Alltäglicher Stresstest

Wer schlecht zu Fuß ist, hat am Bahnhof Feuerbach seine liebe Not. Manches soll verbessert werden.

Der Feuerbacher Bahnhof. Foto: Baron2105 Bild 1 von 1: Der Feuerbacher Bahnhof. Foto: Baron2105

Der Feuerbacher Bahnhof ist ein stark frequentierter Verkehrsknoten. Etwa 20.000 Fahrgäste steigen an Wochentagen ein und aus, viele davon sind Pendler, die mit den öffentlichen Verkehrsmitteln zur Arbeit kommen.

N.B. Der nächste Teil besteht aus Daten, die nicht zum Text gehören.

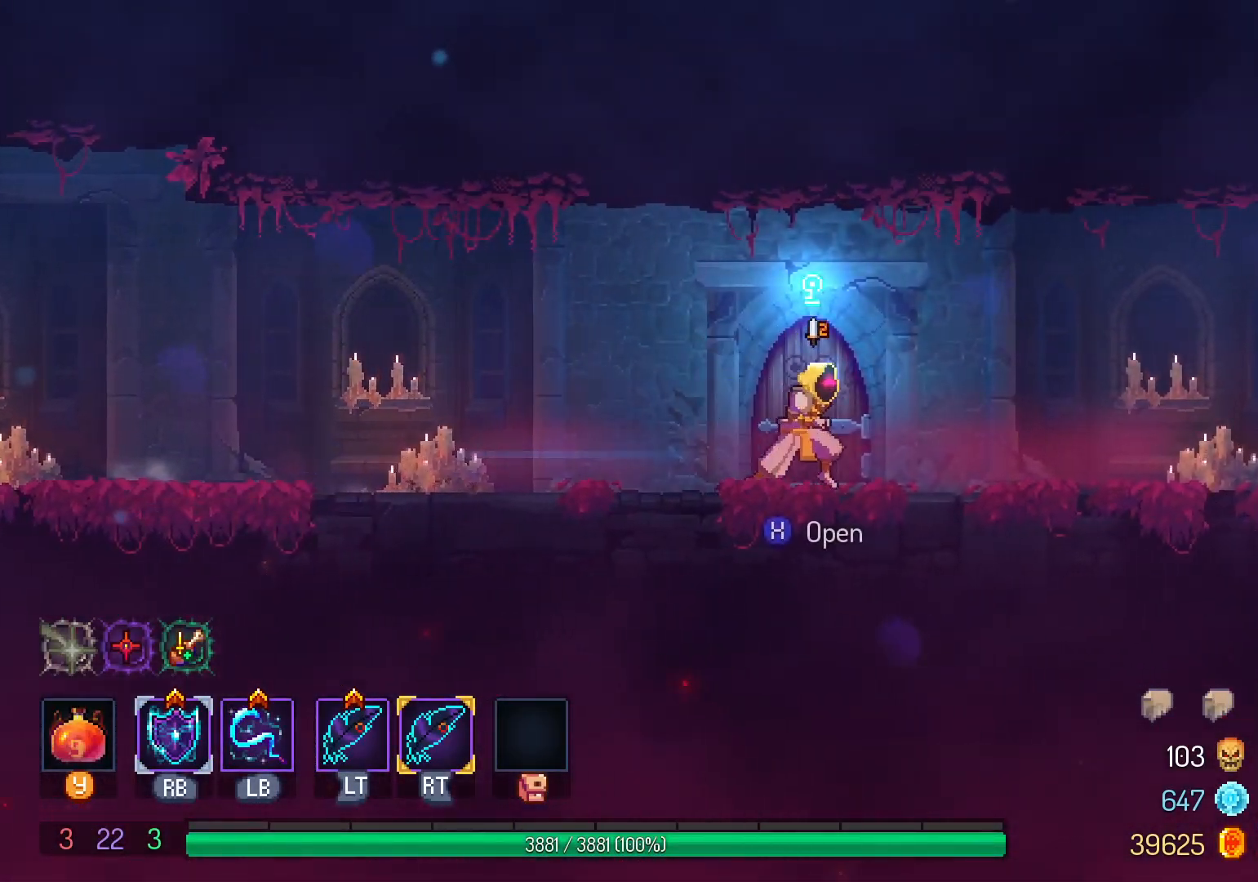
{"dt_ms": 500, "buttons": ["DPAD_RIGHT"], "left_stick": "center", "right_stick": "center", "events": []}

Umso unverständlicher sei es, betont Stadtseniorenrätin Ilse Bächtle seit Jahren, dass ältere Bürger, die nicht mehr so gut zu Fuß seien, aber auch Mütter mit Kinderwagen oder Rollstuhlfahrer regelmäßig einen Sturz oder vielleicht auch Schlimmeres riskieren müssen, wenn sie in die S-Bahn steigen oder sie verlassen wollen. Weil die S-Bahn in einer Kurve hält, klafft ein Lücke zwischen der Bahnsteigkante und dem Einstiegstritt der S-Bahn. Dazu kommt ein Höhenunterschied von zirka 30 Zentimeter zwischen S-Bahnsteig und S-Bahn-Einstieg. Wer dieses Hindernis geschafft hat, scheitert aber möglicherweise an den Treppen, die von den Gleisen hinab ins Bahnhofsgebäude führen. Aufzüge gibt es bisher keine.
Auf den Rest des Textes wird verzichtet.